After attempts to lure Matt Painter from Purdue failed, Missouri hired Haith and spent the ensuing spring and summer being mocked nationally. Haith had led Miami to just one NCAA tournament appearance in seven seasons. And last summer, his name surfaced in a Yahoo! Sports report involving impermissible payments to Hurricanes athletes, including one basketball player. Although the NCAA is still investigating, Haith hasn’t been charged with any wrongdoing.
The cherry on top of Haith’s tumultuous offseason occurred when standout forward Laurence Bowers suffered a season-ending knee injury before the start of fall workouts.
“It’s been a difficult process with all things we’ve had to go through,” Haith said. “I’ve been very humbled by the whole process. The Laurence Bowers injury, the NCAA stuff ... all that stuff. This team and our staff stayed on the course and stayed focused.”

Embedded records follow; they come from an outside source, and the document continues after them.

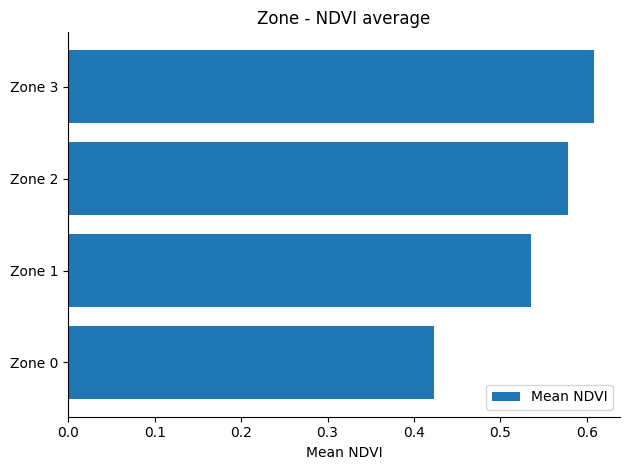

At which category does the chart reach its minimum across all series?

Zone 0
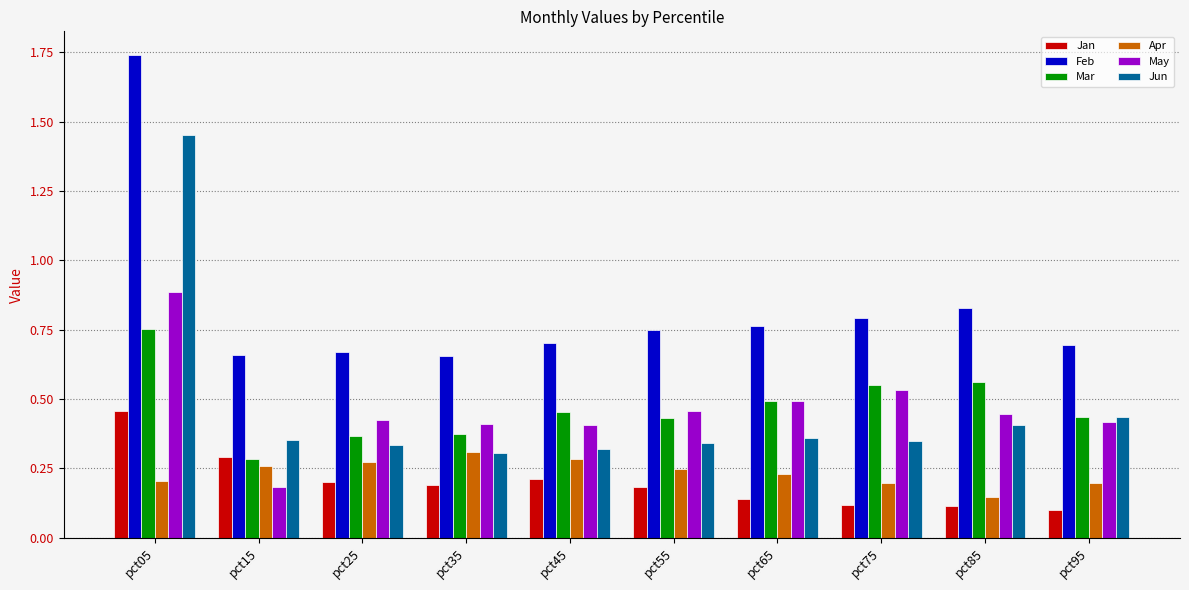

Which category has the highest value across all series?

pct05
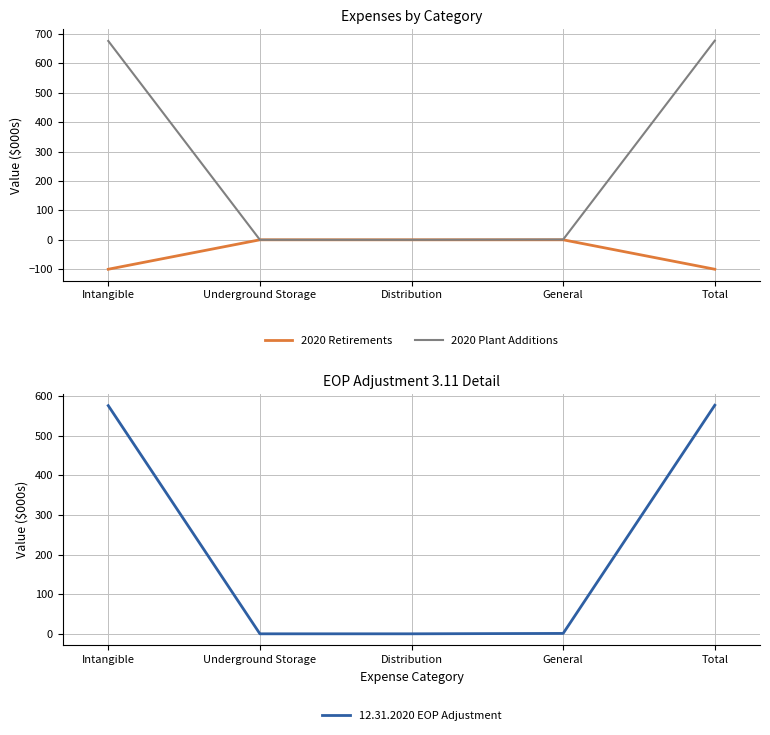

What is the difference between the highest and lowest values at Total?

777.1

Haith talks all the time about how his players have matured.
But he has grown, too.
Haith brought structure and discipline to an erratic offense. Missouri’s 50.3 field-goal percentage ranks third in the nation. Anderson’s “Forty Minutes of Hell” defense was scrapped, but the Tigers’ quickness and intensity pesters opposing offenses and helps make up for their lack of size.
Missouri starts just one player (6-8 forward Ricardo Ratliffe) who stands taller than 6-foot-5. But instead of that being a detriment, the Tigers see their four-guard offense as a strength. Rare is the power forward who can keep up with the speedy, sinewy English. And there aren’t many small forwards who can stay in front of players such as Denmon and Dixon.
“People like to talk about what this team is not,” Haith said. “That’s what’s motivated this group. I’ve told them, ‘Let’s focus on who we are and what we can do. We can’t change. We’re not going to add any more players. We’re not going to grow any taller. We are who we are.’”
After this weekend, no one should question Missouri’s identity any further.
The Tigers are the best team in the Big 12. Maybe they weren’t during the regular season, when Kansas won the conference title by two games over their archrival. But right now, just days away from the NCAA tournament, Missouri is the best the league has to offer.
Partly because their seven-man rotation is mainly comprised of juniors and seniors, the Tigers were hungrier, more cohesive and mentally tougher than any team in the Big 12 tournament, and there’s no reason to think that won’t carry over into the games that matter most.
Missouri will almost certainly open NCAA tournament play in Omaha on Friday, but the question is whether they’ll be a No. 1 or a No. 2 seed. No school from a Big Six conference has ever not been awarded a No. 1 seed after winning 30 or more regular season games.
Most prognostications, however, suggest that the Tigers will be a No. 2.
“We definitely deserve (a No. 1 seed),” Dixon said. “We’ve got 30 wins and four losses with seven guys. But it’s not really in our control. We’ll take whoever we play head-on. We don’t care who we get.”
As forward as he’s looking to the NCAA tournament, Haith wanted to make sure to enjoy Saturday’s accomplishment, too.
Cameras rolled and light bulbs flashed as Haith climbed the ladder to snip away the Sprint Center net. The crowd erupted in cheers. Just before Haith lifted his scissors toward the cotton, he clutched both sides of the ladder, stared at the ground and closed his eyes. There were no tears this time when Haith raised his head, only a large gulp.
“I don’t know how I’m supposed to act, I guess,” Haith said. “I’m just going to be who I am.”